== Task goal ==
A word-for-word copy of the data is what's wanted, with no pictures.

== Material provided ==
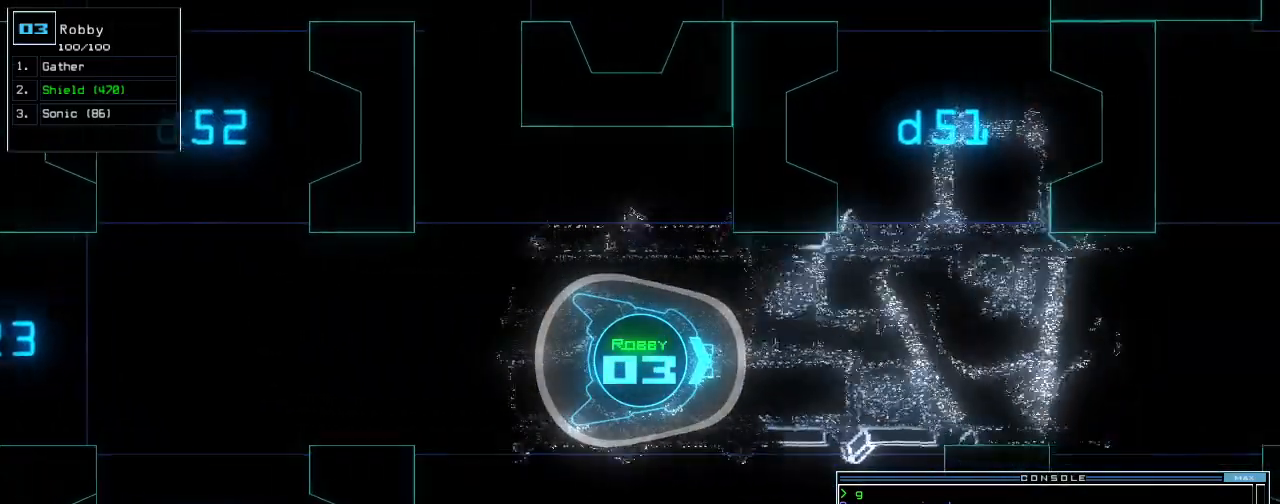
Gameplay with keyboard; each line is a JSON object with the keys held at the frame after it. "events" lists presses ("down") and releases ("up") of ".", "0", "1", "2", "3", "4", "5", "6", "7", "8", "9", "a", "b", "backspace", "c", "caps_lock", "comma", "ctrl_l", "ctrl_r", "d", "down", "e", "equals", "escape", "f", "f8", "g", "h", "i", "j", "k", "l", "left", "m", "minus", "n", "num3", "num9", "o", "p", "q", "quote", "r", "return", "right", "s", "semicolon", "shift_l", "shift_r", "space", "t", "tab", "tilde", "u", "up", "v", "w", "x", "y" and "z" between this image and that frame as [ms after this image, input, new state], when the widget could be followed in between. No other keys are recorded. Mouse input is not recorded. Not read: other_keys.
{"keys": ["up"], "events": [[120, "left", "down"], [200, "left", "up"], [220, "2", "down"], [300, "2", "up"], [380, "left", "down"], [440, "left", "up"]]}
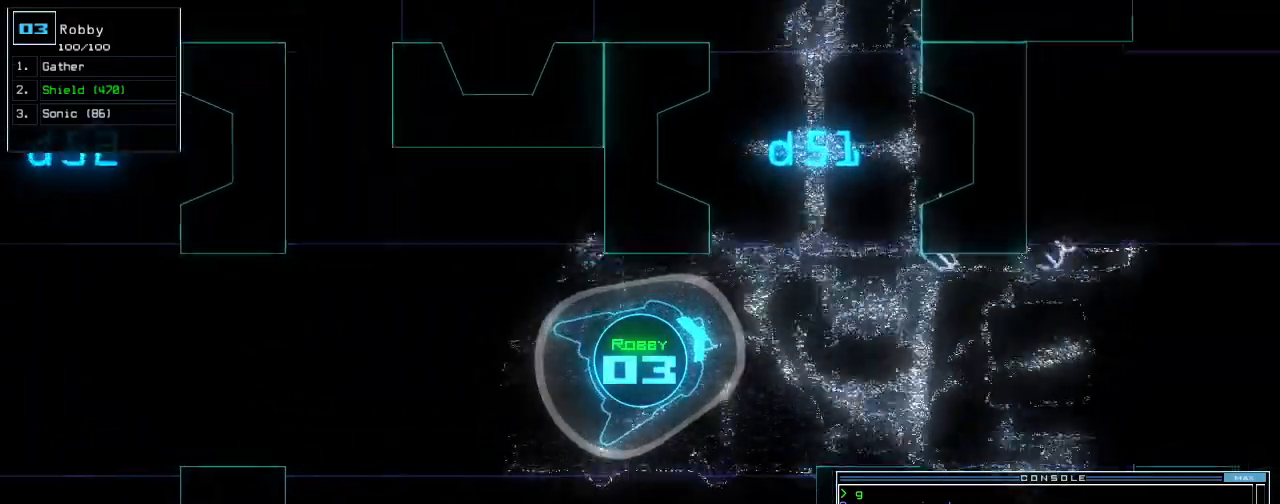
{"keys": ["up"]}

== Solution for this problem ==
Gameplay with keyboard; each line is a JSON object with the keys held at the frame after it. "events" lists presses ("down") and releases ("up") of ".", "0", "1", "2", "3", "4", "5", "6", "7", "8", "9", "a", "b", "backspace", "c", "caps_lock", "comma", "ctrl_l", "ctrl_r", "d", "down", "e", "equals", "escape", "f", "f8", "g", "h", "i", "j", "k", "l", "left", "m", "minus", "n", "num3", "num9", "o", "p", "q", "quote", "r", "return", "right", "s", "semicolon", "shift_l", "shift_r", "space", "t", "tab", "tilde", "u", "up", "v", "w", "x", "y" and "z" between this image and that frame as [ms after this image, input, new state], when the widget could be followed in between. No other keys are recorded. Mouse input is not recorded. Not read: other_keys.
{"keys": ["up"], "events": [[120, "left", "down"], [200, "left", "up"], [220, "2", "down"], [300, "2", "up"], [380, "left", "down"], [440, "left", "up"]]}
{"keys": ["up"]}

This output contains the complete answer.